- [THE RECORDS]:
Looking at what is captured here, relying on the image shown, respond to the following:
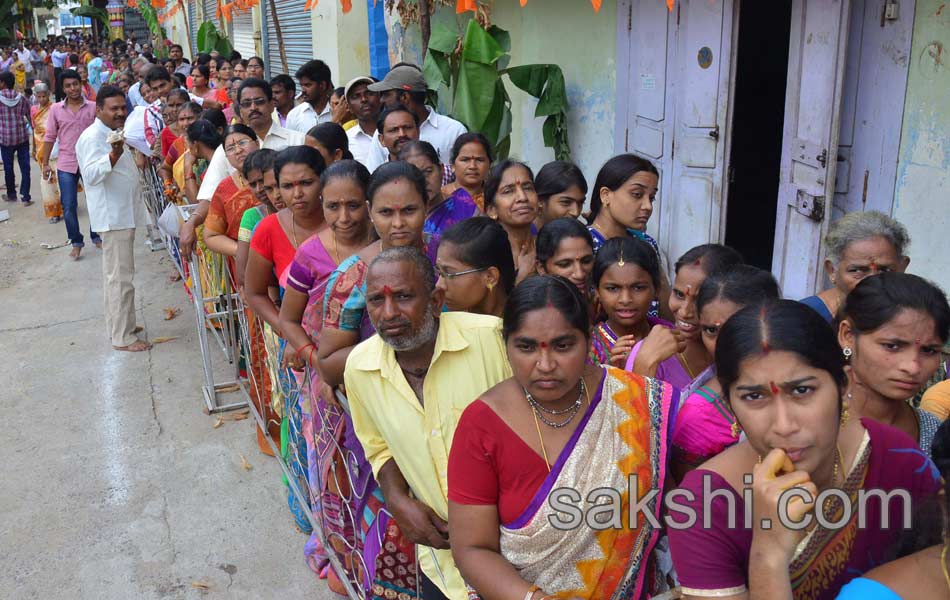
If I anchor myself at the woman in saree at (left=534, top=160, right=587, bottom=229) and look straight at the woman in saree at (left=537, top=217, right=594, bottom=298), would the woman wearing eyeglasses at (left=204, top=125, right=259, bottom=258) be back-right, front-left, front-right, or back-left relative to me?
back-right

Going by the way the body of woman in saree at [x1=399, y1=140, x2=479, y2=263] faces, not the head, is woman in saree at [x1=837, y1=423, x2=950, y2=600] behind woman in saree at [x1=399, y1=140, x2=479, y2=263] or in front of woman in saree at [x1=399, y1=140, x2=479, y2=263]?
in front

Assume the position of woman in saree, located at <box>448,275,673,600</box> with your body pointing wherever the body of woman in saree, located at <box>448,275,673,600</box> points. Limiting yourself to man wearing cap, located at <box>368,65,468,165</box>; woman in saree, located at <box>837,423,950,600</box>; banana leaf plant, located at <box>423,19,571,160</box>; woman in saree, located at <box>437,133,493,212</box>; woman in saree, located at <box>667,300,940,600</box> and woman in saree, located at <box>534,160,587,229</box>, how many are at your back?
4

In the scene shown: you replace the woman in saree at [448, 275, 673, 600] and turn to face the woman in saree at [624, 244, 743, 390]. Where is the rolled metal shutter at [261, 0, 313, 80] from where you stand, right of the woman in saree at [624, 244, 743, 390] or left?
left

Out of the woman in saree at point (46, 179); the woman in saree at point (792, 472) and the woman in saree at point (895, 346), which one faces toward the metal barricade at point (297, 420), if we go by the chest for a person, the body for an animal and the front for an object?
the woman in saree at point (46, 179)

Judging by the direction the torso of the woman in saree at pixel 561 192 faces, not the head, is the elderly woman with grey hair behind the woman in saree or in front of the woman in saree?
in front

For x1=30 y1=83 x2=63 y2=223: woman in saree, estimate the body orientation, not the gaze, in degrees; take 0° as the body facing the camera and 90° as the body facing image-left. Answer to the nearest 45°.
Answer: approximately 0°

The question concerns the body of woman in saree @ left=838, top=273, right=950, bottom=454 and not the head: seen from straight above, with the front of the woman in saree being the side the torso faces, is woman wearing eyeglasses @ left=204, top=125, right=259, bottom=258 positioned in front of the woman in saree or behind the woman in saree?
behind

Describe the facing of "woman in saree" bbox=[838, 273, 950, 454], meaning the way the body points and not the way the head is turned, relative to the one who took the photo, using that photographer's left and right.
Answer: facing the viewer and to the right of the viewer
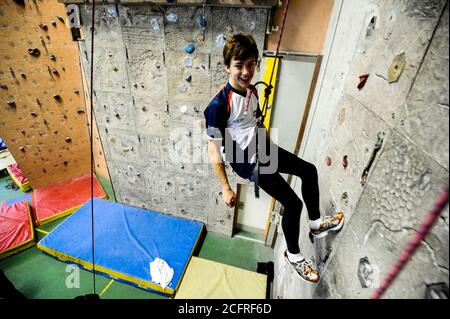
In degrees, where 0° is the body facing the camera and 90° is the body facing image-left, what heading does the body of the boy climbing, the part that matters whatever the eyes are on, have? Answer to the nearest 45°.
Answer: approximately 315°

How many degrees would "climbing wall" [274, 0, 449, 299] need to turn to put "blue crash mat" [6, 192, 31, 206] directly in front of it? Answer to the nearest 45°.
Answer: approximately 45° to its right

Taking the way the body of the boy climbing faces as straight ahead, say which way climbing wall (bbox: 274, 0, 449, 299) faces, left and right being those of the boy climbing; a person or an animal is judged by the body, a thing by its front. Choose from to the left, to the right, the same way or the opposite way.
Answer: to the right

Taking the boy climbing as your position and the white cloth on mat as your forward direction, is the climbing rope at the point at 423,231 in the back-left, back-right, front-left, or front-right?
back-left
* * *
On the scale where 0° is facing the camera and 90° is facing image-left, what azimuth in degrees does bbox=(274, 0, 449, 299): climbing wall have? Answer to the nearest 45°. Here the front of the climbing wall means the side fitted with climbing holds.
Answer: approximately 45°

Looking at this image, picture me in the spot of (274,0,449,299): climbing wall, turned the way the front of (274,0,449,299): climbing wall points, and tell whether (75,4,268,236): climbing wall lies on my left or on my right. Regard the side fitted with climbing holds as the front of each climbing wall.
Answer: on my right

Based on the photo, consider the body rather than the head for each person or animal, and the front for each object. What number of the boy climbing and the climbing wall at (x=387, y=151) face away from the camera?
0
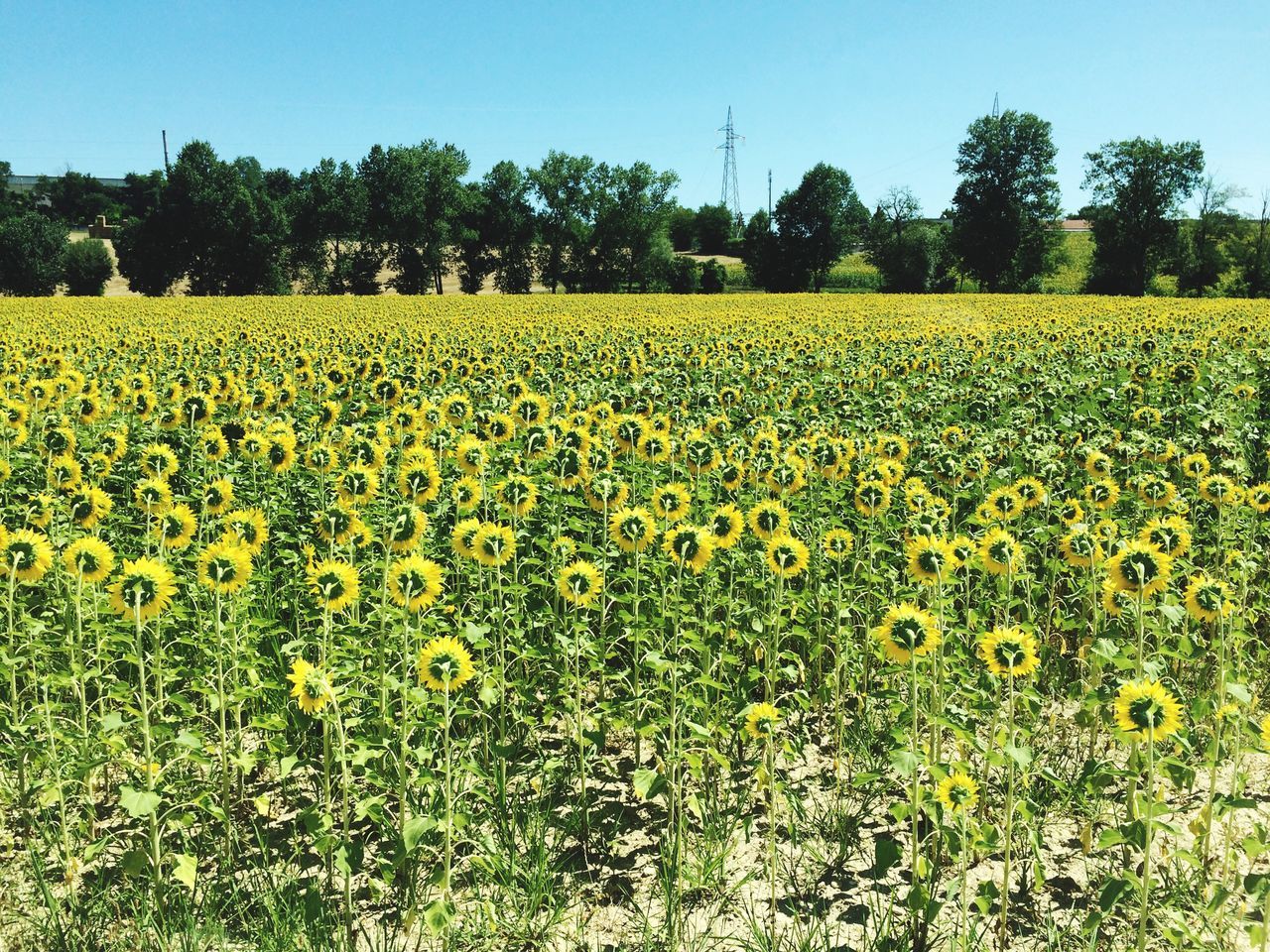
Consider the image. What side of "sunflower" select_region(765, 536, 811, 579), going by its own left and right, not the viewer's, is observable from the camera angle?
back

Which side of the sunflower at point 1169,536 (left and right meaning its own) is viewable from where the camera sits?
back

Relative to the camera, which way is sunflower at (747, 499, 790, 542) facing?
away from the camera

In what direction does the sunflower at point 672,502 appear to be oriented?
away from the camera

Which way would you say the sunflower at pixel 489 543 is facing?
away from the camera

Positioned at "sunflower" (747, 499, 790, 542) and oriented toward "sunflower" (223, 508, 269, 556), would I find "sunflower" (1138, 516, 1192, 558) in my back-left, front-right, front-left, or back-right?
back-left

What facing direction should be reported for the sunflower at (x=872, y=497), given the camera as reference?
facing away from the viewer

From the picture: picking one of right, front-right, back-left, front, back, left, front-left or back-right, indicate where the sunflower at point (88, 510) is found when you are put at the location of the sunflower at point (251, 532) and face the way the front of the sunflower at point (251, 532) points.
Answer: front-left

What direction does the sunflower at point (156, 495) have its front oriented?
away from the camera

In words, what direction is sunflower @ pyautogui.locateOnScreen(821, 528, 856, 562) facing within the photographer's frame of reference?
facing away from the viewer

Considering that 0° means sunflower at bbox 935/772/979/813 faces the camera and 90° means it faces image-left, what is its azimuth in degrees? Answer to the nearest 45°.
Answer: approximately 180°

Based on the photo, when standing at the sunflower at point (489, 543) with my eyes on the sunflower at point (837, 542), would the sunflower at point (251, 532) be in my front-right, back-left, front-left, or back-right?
...
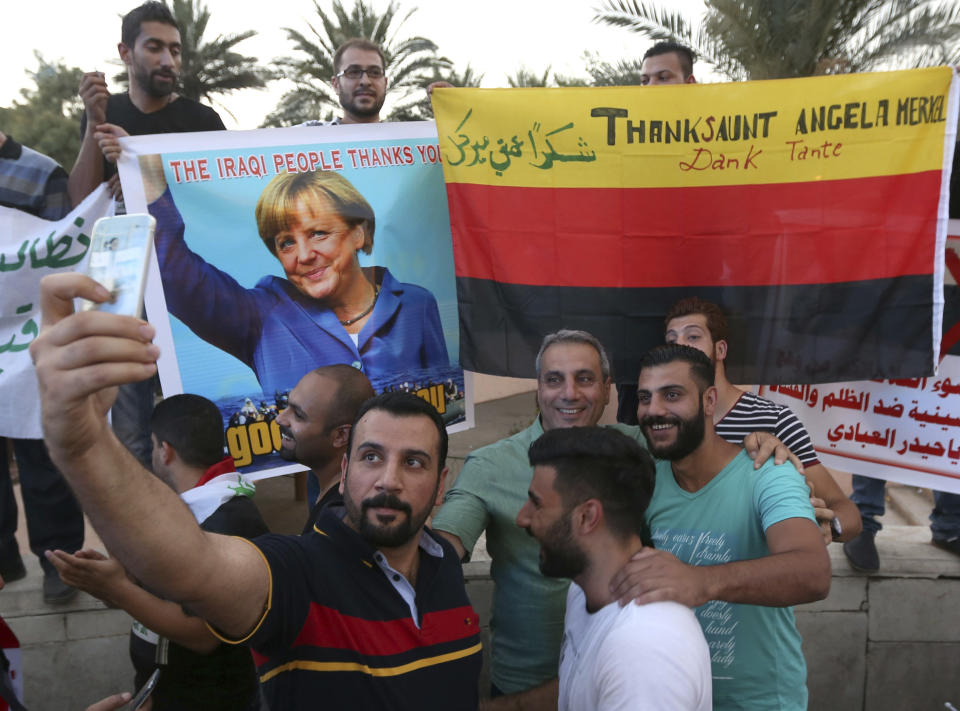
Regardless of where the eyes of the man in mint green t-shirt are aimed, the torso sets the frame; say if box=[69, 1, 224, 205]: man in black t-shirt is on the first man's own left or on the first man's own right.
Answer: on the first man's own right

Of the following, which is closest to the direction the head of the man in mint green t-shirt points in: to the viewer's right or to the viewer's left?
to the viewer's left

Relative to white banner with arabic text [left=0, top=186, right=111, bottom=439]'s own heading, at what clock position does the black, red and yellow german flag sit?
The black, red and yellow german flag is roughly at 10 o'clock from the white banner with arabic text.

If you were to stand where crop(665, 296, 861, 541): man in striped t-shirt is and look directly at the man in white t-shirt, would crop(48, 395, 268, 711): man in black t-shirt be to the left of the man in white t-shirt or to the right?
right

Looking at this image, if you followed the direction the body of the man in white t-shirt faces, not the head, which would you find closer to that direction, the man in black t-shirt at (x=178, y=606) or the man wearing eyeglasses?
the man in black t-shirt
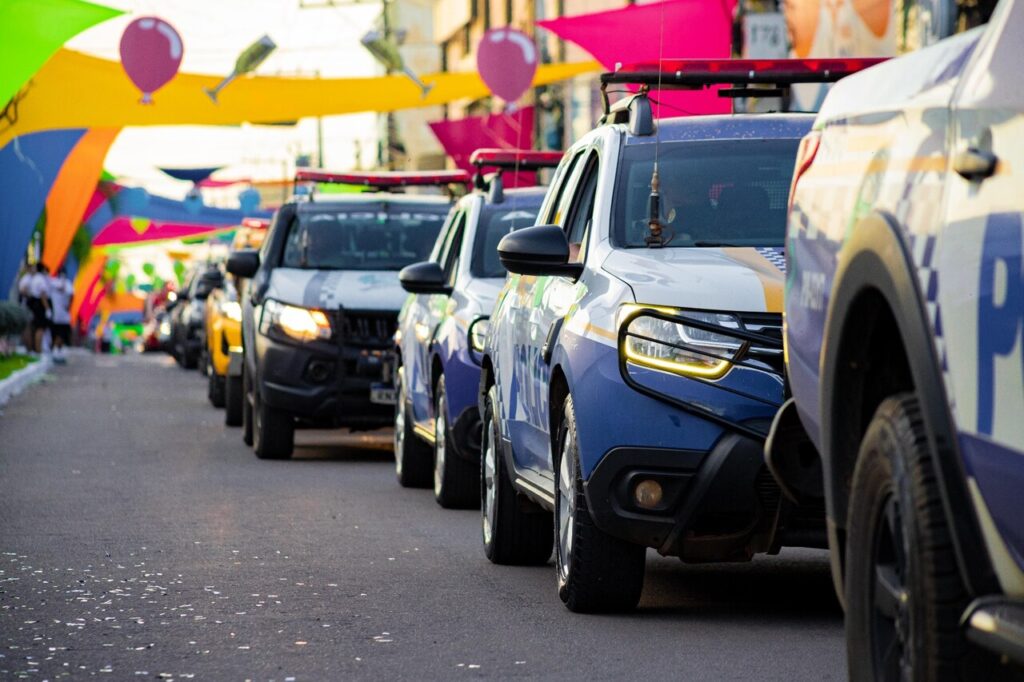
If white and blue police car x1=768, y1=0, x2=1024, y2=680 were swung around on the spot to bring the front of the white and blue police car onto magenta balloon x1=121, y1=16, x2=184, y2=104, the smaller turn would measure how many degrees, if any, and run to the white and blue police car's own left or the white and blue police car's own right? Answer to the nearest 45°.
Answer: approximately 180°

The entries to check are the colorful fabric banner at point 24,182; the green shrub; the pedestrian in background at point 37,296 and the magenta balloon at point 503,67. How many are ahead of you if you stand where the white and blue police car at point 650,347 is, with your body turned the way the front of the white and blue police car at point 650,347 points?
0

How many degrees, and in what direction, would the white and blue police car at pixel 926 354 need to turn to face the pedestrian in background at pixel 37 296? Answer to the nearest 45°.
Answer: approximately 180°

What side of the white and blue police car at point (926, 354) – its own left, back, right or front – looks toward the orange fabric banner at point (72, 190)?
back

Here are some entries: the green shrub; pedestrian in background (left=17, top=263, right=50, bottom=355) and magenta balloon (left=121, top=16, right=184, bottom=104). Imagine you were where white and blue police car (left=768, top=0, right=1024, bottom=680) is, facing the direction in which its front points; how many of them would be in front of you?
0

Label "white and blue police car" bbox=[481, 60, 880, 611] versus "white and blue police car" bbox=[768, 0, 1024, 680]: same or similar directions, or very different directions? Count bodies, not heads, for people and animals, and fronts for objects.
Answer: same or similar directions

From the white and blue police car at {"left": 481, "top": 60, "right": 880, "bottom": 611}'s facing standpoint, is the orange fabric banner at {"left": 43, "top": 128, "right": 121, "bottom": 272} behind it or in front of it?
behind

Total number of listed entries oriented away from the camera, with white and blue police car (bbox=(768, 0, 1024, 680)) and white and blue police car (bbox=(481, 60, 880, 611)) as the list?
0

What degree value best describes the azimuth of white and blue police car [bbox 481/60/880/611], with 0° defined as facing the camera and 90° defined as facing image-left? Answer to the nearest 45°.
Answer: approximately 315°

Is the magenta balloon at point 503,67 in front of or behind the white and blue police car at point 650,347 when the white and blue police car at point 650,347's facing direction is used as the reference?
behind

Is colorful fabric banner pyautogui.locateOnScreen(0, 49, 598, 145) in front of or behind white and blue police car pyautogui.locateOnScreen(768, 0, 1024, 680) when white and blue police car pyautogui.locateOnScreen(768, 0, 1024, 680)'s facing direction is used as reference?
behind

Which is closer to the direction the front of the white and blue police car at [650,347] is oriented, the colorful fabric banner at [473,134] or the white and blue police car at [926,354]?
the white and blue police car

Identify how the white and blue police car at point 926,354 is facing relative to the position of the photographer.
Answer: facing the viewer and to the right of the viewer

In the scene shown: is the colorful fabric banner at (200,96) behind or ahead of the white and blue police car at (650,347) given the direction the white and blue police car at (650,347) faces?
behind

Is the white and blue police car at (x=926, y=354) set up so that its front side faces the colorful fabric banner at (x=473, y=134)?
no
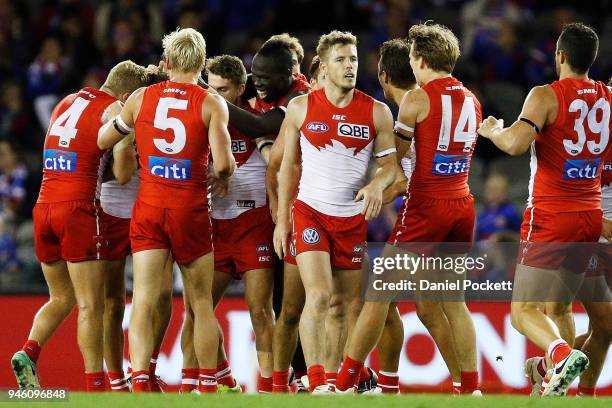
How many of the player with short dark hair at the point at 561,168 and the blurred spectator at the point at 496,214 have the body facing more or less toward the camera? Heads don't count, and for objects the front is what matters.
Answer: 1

- [EXERCISE OBJECTIVE]: Locate every line in the entries above that contains the word "clock", and copy each of those lines.

- [EXERCISE RESPONSE]:
Relative to white banner with arabic text [left=0, top=186, right=111, bottom=439]'s own heading, at what clock position does the black, red and yellow german flag sit?
The black, red and yellow german flag is roughly at 10 o'clock from the white banner with arabic text.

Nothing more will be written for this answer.